* **Your objective**
Rewrite the text of every item, changing "FEMINISIERT" to "FEMINIZED" and leaving everything else as it is.

* **Available data**
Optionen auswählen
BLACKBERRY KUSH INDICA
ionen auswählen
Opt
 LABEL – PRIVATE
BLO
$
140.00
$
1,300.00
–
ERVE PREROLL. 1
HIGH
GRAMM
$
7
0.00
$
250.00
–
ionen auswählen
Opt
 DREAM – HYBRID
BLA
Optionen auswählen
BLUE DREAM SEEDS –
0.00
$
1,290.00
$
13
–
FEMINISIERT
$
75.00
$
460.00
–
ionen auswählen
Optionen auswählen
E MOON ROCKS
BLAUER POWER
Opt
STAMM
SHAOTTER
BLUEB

* **Result**
Optionen auswählen
BLACKBERRY KUSH INDICA
ionen auswählen
Opt
 LABEL – PRIVATE
BLO
$
140.00
$
1,300.00
–
ERVE PREROLL. 1
HIGH
GRAMM
$
7
0.00
$
250.00
–
ionen auswählen
Opt
 DREAM – HYBRID
BLA
Optionen auswählen
BLUE DREAM SEEDS –
0.00
$
1,290.00
$
13
–
FEMINIZED
$
75.00
$
460.00
–
ionen auswählen
Optionen auswählen
E MOON ROCKS
BLAUER POWER
Opt
STAMM
SHAOTTER
BLUEB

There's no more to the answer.